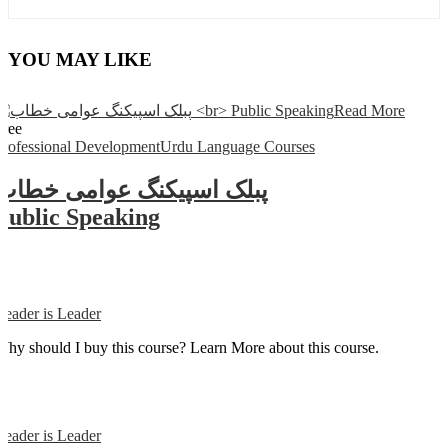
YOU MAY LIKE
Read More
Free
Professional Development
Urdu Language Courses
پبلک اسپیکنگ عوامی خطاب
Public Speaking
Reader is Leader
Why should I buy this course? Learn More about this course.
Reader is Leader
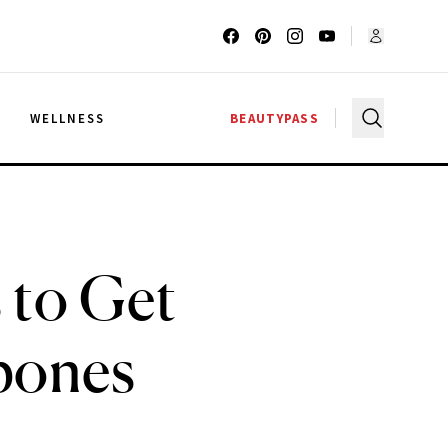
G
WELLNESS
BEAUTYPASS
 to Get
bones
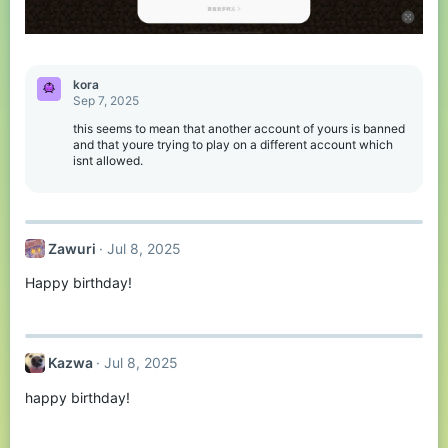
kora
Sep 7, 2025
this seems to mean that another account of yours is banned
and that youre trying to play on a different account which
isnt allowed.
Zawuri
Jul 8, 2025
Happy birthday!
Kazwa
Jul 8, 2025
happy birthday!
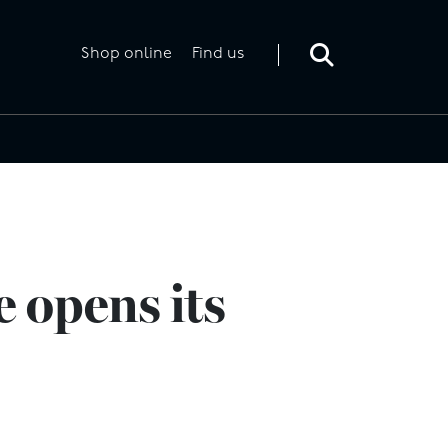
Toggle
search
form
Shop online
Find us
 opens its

--

▸ **Your instructions**: Please state how many lines in the entries above include the word "account", giving only the number.

▸ **The answer**: 2